In recent times, mainstream news has been too much like tabloid or reality television. If you don’t know what John Ensign, Arnold Schwarzenegger, John Edwards, Anthony Weiner and Dominique Strauss-Kahn have been up to, was it hibernation or blunt force trauma to the head that caused your “long rest?” But because these men have been caught in, or accused of, sexual scandals of varying degrees of severity, news coverage has become obsessive and unavoidable. Are all of these scandals worthy of the same level of public scrutiny? Why are we so fascinated and ready to offer an opinion? And what does this say about us as a society?
One of the first things I noticed was the dynamic that gender played in these scandals. “Boys will be boys,” but the women involved in these situations are often depicted as whores or seductresses who “asked for it.” Let’s be perfectly clear: In cases of sexual harassment and assault, women are victims, not predators. In the alternative, the wives of the powerful men aren’t treated any better. The fact that they trusted their husbands is deemed stupid or naïve. Or they are seen as frigid, power-hungry bitches who must have known they married selfish, cheating jerks. These attitudes strike me as an epic failure for the Feminist movement. It’s disgusting that these clichés about women are part of the conversation about the vices of men.

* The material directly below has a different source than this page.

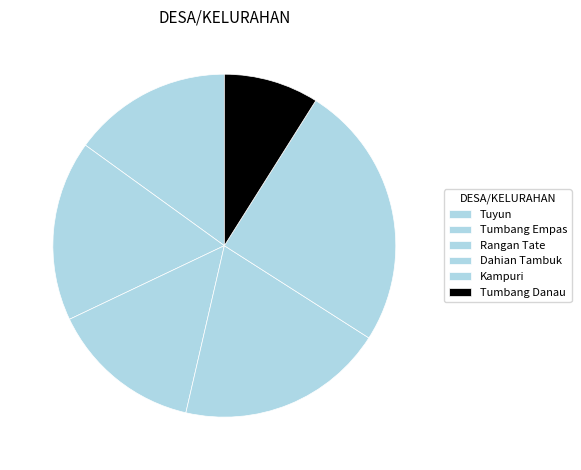

How many segments does this pie chart have?

6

The threshold question should be whether any of these scandals are our business. The litmus test for whether a politician’s actions require scrutiny could be: Did their actions break the law or the ethical rules? Ensign, Edwards and Strauss-Kahn have allegedly broken the law. In these situations, since we are innocent until proven guilty, the media has an obligation to provide an unbiased reporting of the facts, but without the salacious overkill we’ve been experiencing. Since Louisiana Senator David Vitter was a regular at a Washington brothel, which is illegal, and remains in the US Senate, the air is thick with hypocrisy.
Anthony Weiner deserves special mention. He undoubtedly displayed bad judgment and broke a promise to his wife, but not to his constituents. But should seven terms of committed service to New York be wiped away due to stupid Twitter and Facebook behavior? Evidently, the answer is yes. As of June 21, 2011, Anthony Weiner resigned from the US House of Representatives. But the story of his public life may not truly be over. Ask Eliot Spitzer and President Bill Clinton how quickly we can forgive, but not forget, a sex scandal where sex is actually involved.

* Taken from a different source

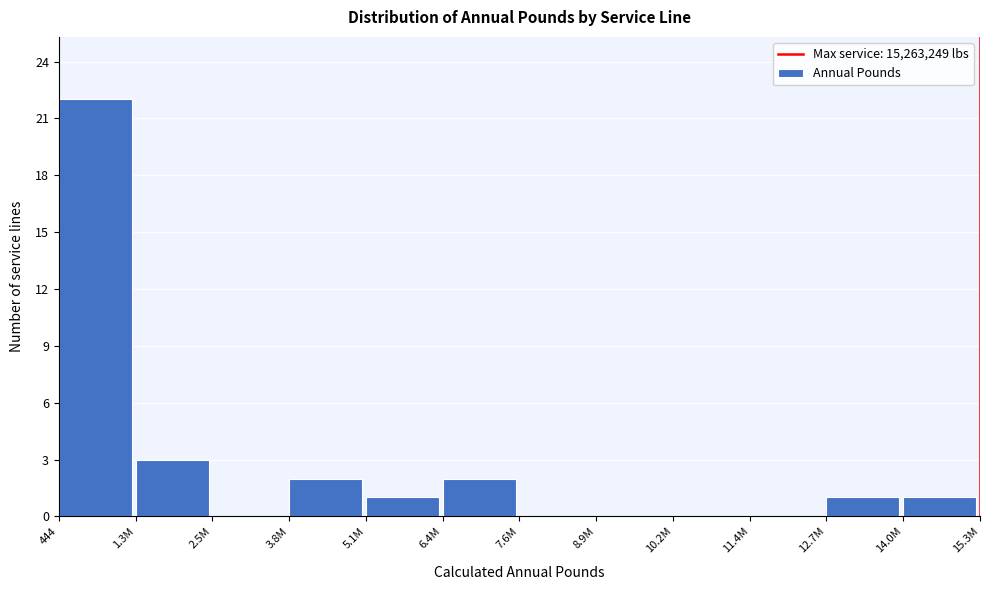

Reading left to right, what are all the values shown in this chart?

444=22	1.3M=3	2.5M=0	3.8M=2	5.1M=1	6.4M=2	7.6M=0	8.9M=0	10.2M=0	11.4M=0	12.7M=1	14.0M=1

But when the vices of men, such as Weiner and Schwarzenegger, are private matters and no laws are broken, it really isn’t our business. Let their wives have the last word. We’ve become like the Romans in the Coliseum—we’re bloodthirsty for public humiliation. From our televisions, computers and smart-phones, we play emperor, offering no compassion. Instead, we’re ready to feed politicians to the lions for the hypocritical, judgmental fun of it. But in 2011 when the real scandal of men—their true vice—involves letting weak and powerless Americans go hungry, homeless, unemployed, and uninsured, where is the 24-hour news coverage of that scandal?